The mechanism behind hypergammaglobulinemia in CMML patients remains to be determined. Polyclonal hypergammaglobulinemia has already been described in previous series of patients with CMML [26]. We have looked for possible correlations of hypergammaglobulinemia with phenotypic and molecular features. Regarding laboratory features including leukocyte count, hemoglobin value, platelet value, and circulating blasts, we could not find any differences in patients with or without hypergammaglobulinemia, indicating that the mechanisms leading to changes in these parameters are different from the mechanism leading to hypergammaglobulinemia. Regarding molecular parameters, we observed an association of hypergammaglobulinemia and molecular aberrations of the NRAS and ZRSFR genes. These findings are unexpected, but have to be considered with caution due to the small number of CMML patients who had molecular analysis. However, in this context, it has to be mentioned that recently, a functional link between molecular aberrations and activation of the inflammasome was reported in a preclinical model [27]. In this mouse model, Kras-driven myeloproliferation was reversed by functional inactivation of NLRP1, a major component of the inflammasome. A similar phenotypic improvement was seen with therapeutic IL‑1 receptor blockade.

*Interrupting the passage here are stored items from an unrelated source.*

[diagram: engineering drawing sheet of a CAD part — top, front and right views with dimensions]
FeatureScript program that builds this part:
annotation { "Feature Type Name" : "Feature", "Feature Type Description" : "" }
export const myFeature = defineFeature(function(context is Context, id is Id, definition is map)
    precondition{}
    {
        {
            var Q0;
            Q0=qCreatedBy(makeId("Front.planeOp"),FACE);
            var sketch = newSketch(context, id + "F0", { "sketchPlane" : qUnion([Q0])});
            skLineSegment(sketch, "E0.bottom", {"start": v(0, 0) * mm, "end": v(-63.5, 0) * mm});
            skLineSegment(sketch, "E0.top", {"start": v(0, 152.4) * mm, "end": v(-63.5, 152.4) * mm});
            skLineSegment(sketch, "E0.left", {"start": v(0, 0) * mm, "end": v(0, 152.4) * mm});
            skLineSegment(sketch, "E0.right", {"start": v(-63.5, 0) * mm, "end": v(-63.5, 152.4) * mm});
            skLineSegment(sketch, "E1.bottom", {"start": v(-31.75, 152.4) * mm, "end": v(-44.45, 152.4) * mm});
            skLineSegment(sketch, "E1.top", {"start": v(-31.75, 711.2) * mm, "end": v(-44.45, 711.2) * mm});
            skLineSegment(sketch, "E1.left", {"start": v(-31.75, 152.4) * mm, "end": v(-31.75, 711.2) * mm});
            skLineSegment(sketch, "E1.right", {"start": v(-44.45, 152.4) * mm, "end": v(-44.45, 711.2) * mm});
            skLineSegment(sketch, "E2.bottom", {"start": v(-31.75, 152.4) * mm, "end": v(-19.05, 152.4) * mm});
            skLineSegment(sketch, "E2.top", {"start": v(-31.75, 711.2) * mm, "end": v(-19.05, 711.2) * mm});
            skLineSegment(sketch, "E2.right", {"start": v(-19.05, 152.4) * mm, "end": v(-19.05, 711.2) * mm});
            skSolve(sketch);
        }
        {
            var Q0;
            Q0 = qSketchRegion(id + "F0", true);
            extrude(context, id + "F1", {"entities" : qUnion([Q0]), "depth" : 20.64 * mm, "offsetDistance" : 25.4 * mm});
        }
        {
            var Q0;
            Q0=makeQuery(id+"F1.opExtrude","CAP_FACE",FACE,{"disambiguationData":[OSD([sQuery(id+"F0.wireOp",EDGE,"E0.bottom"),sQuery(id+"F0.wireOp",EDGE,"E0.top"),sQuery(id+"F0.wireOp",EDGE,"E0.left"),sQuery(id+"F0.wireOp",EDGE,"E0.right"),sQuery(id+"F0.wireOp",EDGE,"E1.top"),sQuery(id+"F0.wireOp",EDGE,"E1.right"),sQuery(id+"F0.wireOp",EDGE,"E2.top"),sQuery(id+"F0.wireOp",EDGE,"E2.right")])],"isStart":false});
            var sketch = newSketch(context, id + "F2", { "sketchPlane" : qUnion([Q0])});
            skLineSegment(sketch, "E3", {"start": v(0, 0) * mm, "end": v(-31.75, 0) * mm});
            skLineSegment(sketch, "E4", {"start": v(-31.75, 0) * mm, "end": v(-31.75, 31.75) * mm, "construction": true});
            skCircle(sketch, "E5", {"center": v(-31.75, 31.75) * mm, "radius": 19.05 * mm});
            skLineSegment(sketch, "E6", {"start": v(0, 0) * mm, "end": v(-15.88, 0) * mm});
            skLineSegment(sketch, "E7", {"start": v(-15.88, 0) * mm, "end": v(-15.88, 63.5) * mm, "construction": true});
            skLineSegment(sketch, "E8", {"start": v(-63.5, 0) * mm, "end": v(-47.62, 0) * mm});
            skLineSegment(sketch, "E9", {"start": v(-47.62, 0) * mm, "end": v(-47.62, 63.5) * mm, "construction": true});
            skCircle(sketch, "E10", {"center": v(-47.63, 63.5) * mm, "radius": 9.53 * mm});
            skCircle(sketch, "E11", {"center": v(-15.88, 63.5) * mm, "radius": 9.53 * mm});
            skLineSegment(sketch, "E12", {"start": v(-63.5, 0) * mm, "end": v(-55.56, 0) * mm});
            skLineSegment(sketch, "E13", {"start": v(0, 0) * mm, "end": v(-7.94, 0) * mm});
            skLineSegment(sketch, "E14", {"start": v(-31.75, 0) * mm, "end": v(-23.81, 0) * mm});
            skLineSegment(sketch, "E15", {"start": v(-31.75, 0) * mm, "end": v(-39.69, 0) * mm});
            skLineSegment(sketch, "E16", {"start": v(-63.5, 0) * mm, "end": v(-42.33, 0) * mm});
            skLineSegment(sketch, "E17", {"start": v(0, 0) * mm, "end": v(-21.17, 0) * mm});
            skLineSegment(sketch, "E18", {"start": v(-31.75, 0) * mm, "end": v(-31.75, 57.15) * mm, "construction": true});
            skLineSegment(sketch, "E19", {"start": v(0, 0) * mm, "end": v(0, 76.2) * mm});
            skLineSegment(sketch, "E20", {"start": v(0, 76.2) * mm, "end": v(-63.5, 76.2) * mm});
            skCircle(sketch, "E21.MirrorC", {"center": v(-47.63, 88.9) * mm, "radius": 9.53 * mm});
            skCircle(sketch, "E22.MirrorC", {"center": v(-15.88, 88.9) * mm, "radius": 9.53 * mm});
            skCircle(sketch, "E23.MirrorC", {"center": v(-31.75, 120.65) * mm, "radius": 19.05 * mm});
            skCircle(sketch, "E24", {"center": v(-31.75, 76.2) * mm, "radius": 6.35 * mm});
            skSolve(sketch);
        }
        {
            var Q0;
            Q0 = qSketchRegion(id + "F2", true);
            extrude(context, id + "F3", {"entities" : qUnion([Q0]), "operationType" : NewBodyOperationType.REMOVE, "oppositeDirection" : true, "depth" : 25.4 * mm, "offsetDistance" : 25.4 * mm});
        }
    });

Most strikingly, patients with hypergammaglobulinemia had inferior survival as compared to CMML patients without hypergammaglobulinemia. This adverse impact on survival was found in univariate analysis and was retained in the multivariate analysis in the presence of thrombocytopenia, which was the only adverse blood parameter, indicating that the pathophysiologic basis for the two alterations are different. In larger series, all parameters including leukocytosis, anemia, thrombocytopenia, and circulating blast cells are established prognostic parameters. The lack of prognostic impact of these parameters, except thrombocytopenia, is most likely the result of the small patient cohort in this study. Therefore, the prognostic impact of hypergammaglobulinemia in this study deserves even more attention. There is clear evidence in the literature that IL‑6 is one of the main stimulatory factors of IgG production [28, 29]. On the other hand, it has been shown that CMML cells can produce IL‑6 in vitro and stimulate CMML cell growth in an autocrine manner [30]. One attractive hypothesis of our exploratory findings could be that IL‑6 may provide a common basis for hypergammaglobulinemia and the adverse outcome in these patients. This hypothesis must be further explored in future studies.

We are aware of the limitations of our study. For example, most of the information used in this study was derived from retrospective real-world data that were not collected systematically or prospectively. Thus, not every parameter was available in all patients. In addition, data from patient records were obtained over many years and from many different centers. Moreover, the patients included in this study were a relatively heterogenous population regarding the blast cell counts, and there was a lack of molecular data in a significant number of patients. However, real-world data have recently been recognized as an important way to get insights into the routine management and natural history of rare diseases [31]. CMML is a rare disease and adequate patient numbers for a systematic and prospective study are not easy to collect within a limited timeframe. Moreover, the ABCMML provides information derived from molecular as well as from functional studies and therefore allows a more comprehensive view and deeper insight into the complex pathophysiology of this hematologic malignancy [22].